> _WHAT TO PRODUCE_: In the records below, find each line with the word "JSON" and copy it.

---------- PROVIDED ENTRIES

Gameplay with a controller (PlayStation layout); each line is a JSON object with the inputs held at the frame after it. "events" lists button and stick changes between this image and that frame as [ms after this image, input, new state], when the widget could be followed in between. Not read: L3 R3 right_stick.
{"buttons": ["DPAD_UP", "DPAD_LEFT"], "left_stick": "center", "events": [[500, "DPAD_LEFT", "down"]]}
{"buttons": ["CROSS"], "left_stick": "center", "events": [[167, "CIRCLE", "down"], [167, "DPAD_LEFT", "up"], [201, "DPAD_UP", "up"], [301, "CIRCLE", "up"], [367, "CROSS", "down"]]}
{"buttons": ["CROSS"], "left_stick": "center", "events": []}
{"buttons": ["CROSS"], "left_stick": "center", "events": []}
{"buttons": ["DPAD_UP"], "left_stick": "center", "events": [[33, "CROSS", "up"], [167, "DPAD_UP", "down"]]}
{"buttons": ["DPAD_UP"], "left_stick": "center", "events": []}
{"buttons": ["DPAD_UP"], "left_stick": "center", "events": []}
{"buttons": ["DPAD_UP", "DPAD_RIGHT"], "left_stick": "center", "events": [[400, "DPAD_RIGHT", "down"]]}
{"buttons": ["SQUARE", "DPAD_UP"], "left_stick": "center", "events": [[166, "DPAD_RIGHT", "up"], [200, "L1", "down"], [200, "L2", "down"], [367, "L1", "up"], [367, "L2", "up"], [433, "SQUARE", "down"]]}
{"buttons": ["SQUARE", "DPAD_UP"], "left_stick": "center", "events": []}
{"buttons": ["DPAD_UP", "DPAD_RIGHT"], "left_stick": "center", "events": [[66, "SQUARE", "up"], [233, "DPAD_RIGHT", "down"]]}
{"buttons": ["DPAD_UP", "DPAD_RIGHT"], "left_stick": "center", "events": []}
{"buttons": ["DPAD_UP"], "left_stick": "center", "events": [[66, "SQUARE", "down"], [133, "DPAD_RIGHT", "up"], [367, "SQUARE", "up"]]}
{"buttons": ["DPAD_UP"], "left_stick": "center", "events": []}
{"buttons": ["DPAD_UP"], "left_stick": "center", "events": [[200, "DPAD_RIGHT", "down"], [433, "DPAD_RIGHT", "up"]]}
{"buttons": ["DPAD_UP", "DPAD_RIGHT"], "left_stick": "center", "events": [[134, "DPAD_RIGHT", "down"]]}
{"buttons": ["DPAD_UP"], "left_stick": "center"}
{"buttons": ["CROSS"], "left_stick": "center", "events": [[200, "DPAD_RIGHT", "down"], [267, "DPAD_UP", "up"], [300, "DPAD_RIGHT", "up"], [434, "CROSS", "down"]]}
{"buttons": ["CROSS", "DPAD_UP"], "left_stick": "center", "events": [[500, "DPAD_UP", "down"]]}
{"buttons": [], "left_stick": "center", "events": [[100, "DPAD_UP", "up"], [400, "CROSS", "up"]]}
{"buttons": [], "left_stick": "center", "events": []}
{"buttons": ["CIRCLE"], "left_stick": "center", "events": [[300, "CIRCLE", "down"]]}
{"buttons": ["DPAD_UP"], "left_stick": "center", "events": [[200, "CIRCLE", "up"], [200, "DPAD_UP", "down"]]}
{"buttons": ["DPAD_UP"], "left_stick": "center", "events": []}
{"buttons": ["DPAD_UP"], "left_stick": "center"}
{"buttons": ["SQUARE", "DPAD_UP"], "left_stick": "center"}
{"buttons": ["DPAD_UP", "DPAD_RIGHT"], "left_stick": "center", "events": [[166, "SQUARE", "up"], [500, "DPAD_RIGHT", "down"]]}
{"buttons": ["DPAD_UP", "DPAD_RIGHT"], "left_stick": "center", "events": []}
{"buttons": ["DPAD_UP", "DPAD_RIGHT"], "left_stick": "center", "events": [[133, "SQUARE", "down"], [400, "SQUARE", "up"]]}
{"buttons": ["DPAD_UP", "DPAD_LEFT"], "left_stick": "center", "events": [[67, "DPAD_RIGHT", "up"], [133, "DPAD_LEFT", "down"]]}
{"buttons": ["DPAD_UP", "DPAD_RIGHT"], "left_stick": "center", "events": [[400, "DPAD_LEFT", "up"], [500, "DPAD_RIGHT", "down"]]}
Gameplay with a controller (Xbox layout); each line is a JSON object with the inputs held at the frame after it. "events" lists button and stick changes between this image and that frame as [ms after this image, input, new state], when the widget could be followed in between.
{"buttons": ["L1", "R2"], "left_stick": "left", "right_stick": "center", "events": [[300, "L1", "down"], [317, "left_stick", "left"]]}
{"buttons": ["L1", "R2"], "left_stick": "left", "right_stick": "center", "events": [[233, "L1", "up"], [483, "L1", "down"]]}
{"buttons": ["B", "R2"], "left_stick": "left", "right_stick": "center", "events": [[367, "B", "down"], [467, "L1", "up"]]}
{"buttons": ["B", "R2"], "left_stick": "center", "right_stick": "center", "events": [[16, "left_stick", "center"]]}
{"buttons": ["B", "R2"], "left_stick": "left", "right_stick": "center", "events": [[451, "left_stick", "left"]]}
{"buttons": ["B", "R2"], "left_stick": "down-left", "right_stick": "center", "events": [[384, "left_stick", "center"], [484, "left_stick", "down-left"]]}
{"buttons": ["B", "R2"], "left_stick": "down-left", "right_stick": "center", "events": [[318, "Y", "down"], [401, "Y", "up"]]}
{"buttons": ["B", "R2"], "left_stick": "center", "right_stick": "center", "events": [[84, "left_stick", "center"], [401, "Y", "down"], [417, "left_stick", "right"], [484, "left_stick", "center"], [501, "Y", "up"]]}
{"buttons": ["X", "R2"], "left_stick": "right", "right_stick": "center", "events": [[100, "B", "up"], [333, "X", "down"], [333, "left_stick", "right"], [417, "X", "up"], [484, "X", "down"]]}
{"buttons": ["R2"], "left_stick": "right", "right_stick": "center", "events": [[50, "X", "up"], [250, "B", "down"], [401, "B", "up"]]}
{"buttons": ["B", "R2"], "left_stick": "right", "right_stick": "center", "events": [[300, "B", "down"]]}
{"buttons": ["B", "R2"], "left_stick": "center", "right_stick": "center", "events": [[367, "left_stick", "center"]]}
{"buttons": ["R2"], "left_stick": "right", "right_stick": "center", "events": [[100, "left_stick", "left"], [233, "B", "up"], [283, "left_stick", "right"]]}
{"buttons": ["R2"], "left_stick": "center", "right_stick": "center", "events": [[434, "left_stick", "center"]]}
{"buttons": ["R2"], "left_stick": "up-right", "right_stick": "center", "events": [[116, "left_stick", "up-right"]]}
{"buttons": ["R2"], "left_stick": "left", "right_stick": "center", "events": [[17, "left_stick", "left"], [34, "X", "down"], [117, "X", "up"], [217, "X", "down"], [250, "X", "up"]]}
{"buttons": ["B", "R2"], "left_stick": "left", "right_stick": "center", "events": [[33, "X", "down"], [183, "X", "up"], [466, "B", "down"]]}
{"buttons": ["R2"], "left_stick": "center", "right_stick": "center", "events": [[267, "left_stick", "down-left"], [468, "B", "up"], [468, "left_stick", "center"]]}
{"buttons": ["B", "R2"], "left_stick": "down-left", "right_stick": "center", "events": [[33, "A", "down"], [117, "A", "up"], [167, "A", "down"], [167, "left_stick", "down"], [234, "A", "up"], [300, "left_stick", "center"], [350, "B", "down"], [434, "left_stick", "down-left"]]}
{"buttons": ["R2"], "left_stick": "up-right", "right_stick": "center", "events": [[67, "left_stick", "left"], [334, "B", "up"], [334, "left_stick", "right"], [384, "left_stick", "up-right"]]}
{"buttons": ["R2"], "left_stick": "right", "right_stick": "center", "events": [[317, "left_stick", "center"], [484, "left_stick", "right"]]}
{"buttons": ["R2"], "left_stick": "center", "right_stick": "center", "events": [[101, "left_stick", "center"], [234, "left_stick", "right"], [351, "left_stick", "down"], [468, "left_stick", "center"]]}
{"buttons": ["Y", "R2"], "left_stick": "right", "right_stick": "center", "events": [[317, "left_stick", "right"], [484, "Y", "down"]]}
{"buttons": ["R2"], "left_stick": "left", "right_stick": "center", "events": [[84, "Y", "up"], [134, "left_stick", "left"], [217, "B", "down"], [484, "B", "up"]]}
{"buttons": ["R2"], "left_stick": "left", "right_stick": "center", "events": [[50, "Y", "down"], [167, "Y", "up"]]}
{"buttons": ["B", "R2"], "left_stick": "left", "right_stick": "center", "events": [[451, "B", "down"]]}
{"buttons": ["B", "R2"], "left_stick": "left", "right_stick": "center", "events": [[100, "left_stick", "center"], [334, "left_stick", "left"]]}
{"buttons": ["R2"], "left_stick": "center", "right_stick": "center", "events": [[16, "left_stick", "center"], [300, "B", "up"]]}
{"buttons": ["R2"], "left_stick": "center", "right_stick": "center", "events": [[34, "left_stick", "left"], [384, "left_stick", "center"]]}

--------------------

> _SOLUTION TO THE EXERCISE_:
Gameplay with a controller (PlayStation layout); each line is a JSON object with the inputs held at the frame after it. "events" lists button and stick changes between this image and that frame as [ms after this image, input, new state], when the widget could be followed in between. Not read: L3 R3 right_stick.
Gameplay with a controller (Xbox layout); each line is a JSON object with the inputs held at the frame after it. "events" lists button and stick changes between this image and that frame as [ms after this image, input, new state], when the widget could be followed in between.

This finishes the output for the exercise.